Doch 600 Arbeiter kämpften weiter um ihre Arbeitsplätze. Jetzt erhalten sie neben den Abfindungen, die Continental bislang angeboten hatte, gemeinsam die Eigentümerschaft über die Hälfte des Werkes, dessen Wert auf insgesamt 80 Millionen US-Dollar geschätzt wird.

„De facto zahlt Continental damit den Arbeitern den Großteil der seit drei Jahren ausstehenden Löhne“, erklärt Martin Wolpold-Bosien von FIAN, einer internationalen Menschenrechtsorganisation. Die andere Hälfte des Werkes wird der mexikanische Reifenhersteller Llanti Systems übernehmen.

Neben den streikenden Arbeitern und ihren Familien haben auch viele Unterstützer in der ganzen Welt zu diesem Erfolg beigetragen. In Deutschland, dem Hauptsitz der Continental AG, haben vor allem die FIAN und die Organisation Germanwatch den Fall bekannt gemacht.

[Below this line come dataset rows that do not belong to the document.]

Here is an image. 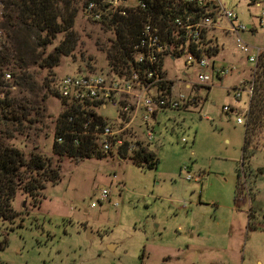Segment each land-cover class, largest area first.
Returning a JSON list of instances; mask_svg holds the SVG:
<instances>
[{
  "label": "rangeland",
  "instance_id": "rangeland-1",
  "mask_svg": "<svg viewBox=\"0 0 264 264\" xmlns=\"http://www.w3.org/2000/svg\"><path fill=\"white\" fill-rule=\"evenodd\" d=\"M223 1L248 27L257 23L259 10L249 8L247 0ZM78 8L74 56L62 58L53 69L32 61L27 76L16 71L20 79L13 67L1 71L12 75L3 100L16 106L7 118L23 120L10 128L12 121L1 114V127L9 125L11 134L3 143L21 149L27 158L34 151L59 166L61 181L47 184L37 198L17 195L18 219L0 220V264H264V145L250 171L245 168L241 193L237 188L246 132V123L239 124L238 118L246 122L250 101L247 94L240 101L235 94L243 82L253 81L256 66L239 51L235 36L217 33L221 51L216 66L230 72L199 87L200 105L162 112L154 122L149 151L157 168L126 157L58 162L53 144L63 103L54 94L55 85L69 75L106 73L115 38L109 23H96ZM240 36L264 50V28ZM62 40L61 35L37 56L48 58ZM185 62L180 57L165 67L181 91L185 88L179 82H198L197 68H187ZM228 106L234 113H225ZM102 114L118 118L113 107Z\"/></svg>",
  "mask_w": 264,
  "mask_h": 264
},
{
  "label": "built area",
  "instance_id": "built-area-1",
  "mask_svg": "<svg viewBox=\"0 0 264 264\" xmlns=\"http://www.w3.org/2000/svg\"><path fill=\"white\" fill-rule=\"evenodd\" d=\"M7 1L0 0V50ZM83 1L84 13L96 23H109L115 17L137 18L141 23L138 40L130 52V73H116L114 68H109L106 73L69 75L59 83L61 111L71 112L68 119L71 128H66L57 142L74 148L87 146L94 151V156L130 159L151 145L154 122L160 113L198 107L201 98L196 91L199 87L210 84L214 76L223 78L230 72L216 66L215 59L221 48L218 32L233 34L239 51L256 67L264 53L246 44L240 36L249 31L255 33L257 27L264 28V0L246 1L249 8L259 10L257 25L250 27L241 21L236 9L228 8L223 0ZM180 57L186 58L187 68L198 70V82L188 85L185 91L178 90L176 81L165 72L167 63ZM11 80L9 73L0 77V99H5ZM242 85L243 89H237L235 98L240 101L243 94H247L250 101L253 84L243 82ZM109 107L116 110V121L103 116ZM224 111L234 113L230 106ZM248 112L249 107L244 116ZM238 123L246 122L239 117ZM188 179L194 178L188 175ZM197 180L200 181V177ZM102 196L106 198L107 191Z\"/></svg>",
  "mask_w": 264,
  "mask_h": 264
},
{
  "label": "trees",
  "instance_id": "trees-1",
  "mask_svg": "<svg viewBox=\"0 0 264 264\" xmlns=\"http://www.w3.org/2000/svg\"><path fill=\"white\" fill-rule=\"evenodd\" d=\"M80 5L83 8V0H8L3 25L4 39L0 50V77L2 78L5 74L1 72L4 67H13V75L19 78L16 71L27 76L32 61L35 64L41 61L40 67L53 69L59 66L62 58L74 56L79 44V37L74 28ZM108 26L115 35V38L111 40L108 53V67L114 68L116 73L123 74L125 71L130 73V52L138 40L141 23L137 18L115 17ZM61 35L63 40L48 58L42 59L40 55L37 56L39 49L45 50L53 45ZM215 53L217 54L218 50ZM251 83L253 94L249 103V112L245 115L243 168L238 170L239 193L243 187L242 175L246 174L245 168L248 167L250 171L252 158L264 145V53L260 57ZM46 86L51 87L49 80ZM55 89L54 94L58 97V84L55 85ZM15 107V102L10 105L6 100H0V117L3 114L7 118L10 113L15 112ZM18 108L24 109L21 103ZM70 115L71 112L66 111H61L59 115L53 144V154L57 156L58 162L63 161L64 158L78 161L95 155L94 151L87 146L74 148L71 145L58 144L57 137L63 134L66 128H71L68 122ZM25 117L27 119V116ZM6 120L12 121L10 128L18 127L17 123L23 122L17 116ZM100 121L102 122L103 119L100 118ZM8 127L9 125L6 126L5 123V129H3L0 124V220L13 223L19 217V213L14 209L17 195L23 193L29 197L41 196L47 184H58L61 181V169L59 166L54 167L51 162L34 151L27 158L21 149L3 143V137L11 136ZM16 130L19 131L17 128ZM150 146L143 148L130 159L136 165L157 168L158 160L149 151ZM98 158L104 157L98 156ZM259 172L261 173L262 169ZM38 203L41 204V201Z\"/></svg>",
  "mask_w": 264,
  "mask_h": 264
},
{
  "label": "crops",
  "instance_id": "crops-1",
  "mask_svg": "<svg viewBox=\"0 0 264 264\" xmlns=\"http://www.w3.org/2000/svg\"><path fill=\"white\" fill-rule=\"evenodd\" d=\"M220 51H221V48H220V50H219V53L217 54V56L220 54ZM217 58V57H216ZM185 77H187V73L186 72H184V74H183ZM219 78V77H218ZM191 83H188V82H186V81H182V85L184 86V88H185V90H187L188 89V85H190ZM199 89L196 91V93L199 95Z\"/></svg>",
  "mask_w": 264,
  "mask_h": 264
}]
</instances>
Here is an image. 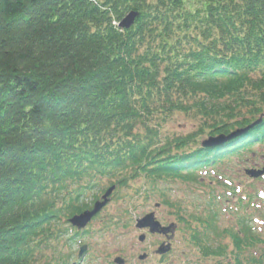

Der Dachverband der Kritischen Aktionärinnen und Aktionäre hat dafür gesorgt, dass Jesús Torres Nuño und seine Kollegen in Deutschland vor den Aktionärsversammlungen der Continental AG sprechen konnten. Das sorgte für Aufsehen. Die globalisierungskritische Organisation Attac erklärte sich solidarisch, verschiedene Medien berichteten, darunter auch Linksruck.